An image of Japan’s Prime Minister Fumio Kishida attending the UAE-Japan Business Forum in Abu Dhabi — AFP/Files

Japan’s Prime Minister Fumio Kishida concluded his Gulf tour focused on energy security and cooperation by visiting gas-rich Qatar on Tuesday. 

The visit aimed to strengthen ties and collaboration between Tokyo and Qatar, particularly in stabilizing the global market for liquefied natural gas (LNG). 

Kishida’s tour began in Saudi Arabia, where he met Crown Prince Mohammed bin Salman, and then proceeded to the United Arab Emirates before arriving in Doha, marking the first visit by a Japanese premier to Qatar in a decade.

During his meeting with Qatar’s Emir Sheikh Tamim bin Hamad Al-Thani, Kishida discussed developments related to energy security and supplies. The leaders will also attend a Japan-Qatar meeting focused on promoting cooperation in energy security, clean energy, and decarbonization.

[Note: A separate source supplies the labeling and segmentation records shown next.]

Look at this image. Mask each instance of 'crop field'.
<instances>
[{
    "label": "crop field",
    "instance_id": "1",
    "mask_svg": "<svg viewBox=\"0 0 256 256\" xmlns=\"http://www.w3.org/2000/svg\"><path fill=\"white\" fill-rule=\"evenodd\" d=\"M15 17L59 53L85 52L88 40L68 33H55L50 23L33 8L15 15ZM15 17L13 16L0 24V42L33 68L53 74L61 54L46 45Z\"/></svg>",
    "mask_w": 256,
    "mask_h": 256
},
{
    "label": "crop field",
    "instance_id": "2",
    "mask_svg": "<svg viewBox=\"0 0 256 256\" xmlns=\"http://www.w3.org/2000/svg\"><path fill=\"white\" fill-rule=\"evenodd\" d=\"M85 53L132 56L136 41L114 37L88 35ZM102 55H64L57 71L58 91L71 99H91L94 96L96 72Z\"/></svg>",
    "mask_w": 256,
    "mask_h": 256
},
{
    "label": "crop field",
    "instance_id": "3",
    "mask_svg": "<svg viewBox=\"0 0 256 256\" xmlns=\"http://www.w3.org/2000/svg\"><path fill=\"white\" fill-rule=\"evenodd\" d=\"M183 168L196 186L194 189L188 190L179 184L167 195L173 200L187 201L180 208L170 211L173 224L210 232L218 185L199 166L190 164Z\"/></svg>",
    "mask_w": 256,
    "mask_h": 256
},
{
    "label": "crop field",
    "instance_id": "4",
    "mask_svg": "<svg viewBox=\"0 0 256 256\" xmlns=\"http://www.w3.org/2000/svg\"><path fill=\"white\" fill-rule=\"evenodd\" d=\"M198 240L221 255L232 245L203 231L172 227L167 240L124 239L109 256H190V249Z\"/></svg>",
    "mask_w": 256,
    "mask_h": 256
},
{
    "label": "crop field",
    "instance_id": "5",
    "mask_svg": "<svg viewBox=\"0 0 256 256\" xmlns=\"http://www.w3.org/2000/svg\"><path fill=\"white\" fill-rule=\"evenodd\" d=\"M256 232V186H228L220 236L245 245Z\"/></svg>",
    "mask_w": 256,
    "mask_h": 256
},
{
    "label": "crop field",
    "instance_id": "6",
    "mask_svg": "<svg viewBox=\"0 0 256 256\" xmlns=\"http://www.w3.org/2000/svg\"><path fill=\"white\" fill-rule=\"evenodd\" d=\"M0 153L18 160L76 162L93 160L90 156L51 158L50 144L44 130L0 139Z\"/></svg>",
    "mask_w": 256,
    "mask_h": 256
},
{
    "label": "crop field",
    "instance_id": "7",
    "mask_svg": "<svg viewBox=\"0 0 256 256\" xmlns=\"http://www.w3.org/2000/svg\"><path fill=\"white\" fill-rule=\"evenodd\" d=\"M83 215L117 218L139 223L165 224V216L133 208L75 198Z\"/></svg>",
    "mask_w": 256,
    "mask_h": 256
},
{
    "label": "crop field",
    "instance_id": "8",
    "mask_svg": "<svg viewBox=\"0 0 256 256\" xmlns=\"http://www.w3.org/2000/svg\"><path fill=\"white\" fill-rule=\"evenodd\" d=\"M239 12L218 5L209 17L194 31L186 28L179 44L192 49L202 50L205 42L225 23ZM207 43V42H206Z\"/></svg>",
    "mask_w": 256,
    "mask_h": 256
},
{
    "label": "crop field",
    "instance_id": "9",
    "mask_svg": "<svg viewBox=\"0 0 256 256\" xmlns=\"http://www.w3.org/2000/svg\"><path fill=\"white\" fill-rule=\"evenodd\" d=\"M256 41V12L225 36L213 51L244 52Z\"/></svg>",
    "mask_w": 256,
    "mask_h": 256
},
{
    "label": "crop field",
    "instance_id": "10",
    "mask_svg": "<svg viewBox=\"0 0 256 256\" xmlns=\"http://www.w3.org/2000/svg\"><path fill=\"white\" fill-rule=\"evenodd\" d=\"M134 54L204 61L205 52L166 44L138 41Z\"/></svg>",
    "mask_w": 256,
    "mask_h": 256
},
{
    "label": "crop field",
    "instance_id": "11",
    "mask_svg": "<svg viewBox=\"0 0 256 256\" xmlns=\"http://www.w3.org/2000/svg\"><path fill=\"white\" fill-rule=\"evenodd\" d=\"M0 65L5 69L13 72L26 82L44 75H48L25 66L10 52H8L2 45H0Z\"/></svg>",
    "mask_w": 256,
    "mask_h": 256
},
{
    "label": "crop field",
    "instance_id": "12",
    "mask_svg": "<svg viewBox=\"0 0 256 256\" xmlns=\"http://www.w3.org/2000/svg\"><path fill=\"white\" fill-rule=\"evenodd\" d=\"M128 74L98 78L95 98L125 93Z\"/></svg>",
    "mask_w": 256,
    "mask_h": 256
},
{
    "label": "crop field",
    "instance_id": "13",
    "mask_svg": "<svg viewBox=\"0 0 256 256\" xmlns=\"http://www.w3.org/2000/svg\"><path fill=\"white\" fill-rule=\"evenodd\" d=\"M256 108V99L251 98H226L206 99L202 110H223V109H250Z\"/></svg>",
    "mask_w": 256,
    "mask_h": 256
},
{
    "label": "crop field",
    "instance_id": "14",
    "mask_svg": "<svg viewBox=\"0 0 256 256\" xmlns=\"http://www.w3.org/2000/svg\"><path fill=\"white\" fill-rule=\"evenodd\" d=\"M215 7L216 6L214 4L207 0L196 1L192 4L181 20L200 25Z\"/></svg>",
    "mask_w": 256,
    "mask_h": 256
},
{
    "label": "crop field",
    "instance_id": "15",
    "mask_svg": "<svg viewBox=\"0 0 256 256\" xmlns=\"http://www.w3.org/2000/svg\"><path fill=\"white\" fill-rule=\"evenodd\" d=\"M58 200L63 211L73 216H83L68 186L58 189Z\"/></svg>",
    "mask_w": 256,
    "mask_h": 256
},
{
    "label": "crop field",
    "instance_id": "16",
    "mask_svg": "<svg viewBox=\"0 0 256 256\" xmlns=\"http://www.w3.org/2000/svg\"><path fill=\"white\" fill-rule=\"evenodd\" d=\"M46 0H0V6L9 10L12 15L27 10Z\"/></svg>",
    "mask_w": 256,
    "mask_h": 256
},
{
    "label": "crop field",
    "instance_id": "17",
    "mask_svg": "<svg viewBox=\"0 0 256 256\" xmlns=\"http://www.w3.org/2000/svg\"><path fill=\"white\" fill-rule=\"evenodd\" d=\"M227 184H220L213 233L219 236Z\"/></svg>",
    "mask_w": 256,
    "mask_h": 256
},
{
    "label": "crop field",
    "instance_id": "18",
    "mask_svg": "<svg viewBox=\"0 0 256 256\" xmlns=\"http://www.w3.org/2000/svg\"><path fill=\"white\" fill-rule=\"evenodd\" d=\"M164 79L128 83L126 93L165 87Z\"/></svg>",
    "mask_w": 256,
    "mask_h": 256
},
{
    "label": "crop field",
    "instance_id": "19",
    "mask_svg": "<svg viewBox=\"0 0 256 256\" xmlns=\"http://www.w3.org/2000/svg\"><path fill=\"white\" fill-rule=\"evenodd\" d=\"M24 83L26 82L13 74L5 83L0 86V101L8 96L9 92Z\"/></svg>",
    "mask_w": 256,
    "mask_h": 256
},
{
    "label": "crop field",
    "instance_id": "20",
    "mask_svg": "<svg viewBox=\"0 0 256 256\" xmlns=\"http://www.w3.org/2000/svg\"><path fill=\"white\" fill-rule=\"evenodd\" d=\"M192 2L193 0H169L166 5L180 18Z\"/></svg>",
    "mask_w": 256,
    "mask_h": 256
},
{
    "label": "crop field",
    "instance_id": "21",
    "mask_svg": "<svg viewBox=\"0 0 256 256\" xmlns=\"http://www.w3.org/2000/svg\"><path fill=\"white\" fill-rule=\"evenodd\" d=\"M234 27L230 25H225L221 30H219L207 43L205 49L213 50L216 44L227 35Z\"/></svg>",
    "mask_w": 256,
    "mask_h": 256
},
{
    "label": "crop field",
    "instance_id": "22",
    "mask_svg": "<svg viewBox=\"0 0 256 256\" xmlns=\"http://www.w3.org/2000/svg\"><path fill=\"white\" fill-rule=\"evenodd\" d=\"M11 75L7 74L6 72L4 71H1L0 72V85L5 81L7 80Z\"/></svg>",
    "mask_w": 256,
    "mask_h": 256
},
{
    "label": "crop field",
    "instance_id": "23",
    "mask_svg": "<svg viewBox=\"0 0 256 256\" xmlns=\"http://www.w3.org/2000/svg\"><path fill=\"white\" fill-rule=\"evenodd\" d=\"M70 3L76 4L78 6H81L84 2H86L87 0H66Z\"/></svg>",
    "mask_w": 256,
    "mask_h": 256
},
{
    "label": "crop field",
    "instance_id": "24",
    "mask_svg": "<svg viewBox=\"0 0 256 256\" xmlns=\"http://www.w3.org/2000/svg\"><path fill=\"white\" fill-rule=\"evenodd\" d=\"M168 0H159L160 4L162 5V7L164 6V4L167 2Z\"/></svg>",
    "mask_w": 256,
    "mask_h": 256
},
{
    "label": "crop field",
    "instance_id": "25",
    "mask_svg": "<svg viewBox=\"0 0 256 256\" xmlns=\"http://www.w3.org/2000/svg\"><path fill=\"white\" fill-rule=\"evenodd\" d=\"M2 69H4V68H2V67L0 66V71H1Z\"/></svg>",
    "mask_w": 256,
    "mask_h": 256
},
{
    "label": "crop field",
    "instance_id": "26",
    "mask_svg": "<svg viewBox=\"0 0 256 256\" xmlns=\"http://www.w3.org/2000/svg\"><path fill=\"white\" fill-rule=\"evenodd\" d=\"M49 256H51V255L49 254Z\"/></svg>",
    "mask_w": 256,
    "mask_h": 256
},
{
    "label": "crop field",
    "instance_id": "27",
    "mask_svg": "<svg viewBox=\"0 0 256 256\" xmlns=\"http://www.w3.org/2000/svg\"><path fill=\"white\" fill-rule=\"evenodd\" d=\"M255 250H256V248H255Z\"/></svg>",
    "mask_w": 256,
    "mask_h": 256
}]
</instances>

 The foreign ministry of Japan stated that both countries would express their expectations for increased participation by Japanese corporations in large-scale projects, including upstream LNG initiatives.

The visit comes at a time when Japanese companies are negotiating new long-term LNG supply contracts with Qatar. Bloomberg reported that Japanese LNG importers have not signed a contract with Qatar since 2014, and deliveries of Qatari LNG to Tokyo decreased by over 60% last year. Japan’s top LNG importer, Jera, did not renew contracts for gas supply of 5.5 million tonnes per year that expired in 2021. The need for increased LNG supply from Qatar is crucial for Japan, especially considering potential disruptions in the wake of Russia’s invasion of Ukraine.

While Japan seeks to secure stable and reliable LNG supply from Qatar, China has already signed long-term contracts with Qatar, including a recent 27-year deal to receive four million tonnes annually. China’s agreements with Qatar have marked some of the industry’s longest-running contracts. Qatari gas, primarily consumed by Asian countries such as China, Japan, and South Korea, has also gained interest from European nations since the Ukraine crisis. Qatar plans to expand activities at the North Field, the world’s largest natural gas reserve, to increase LNG production by at least 60% to reach 126 million tonnes per year by 2027.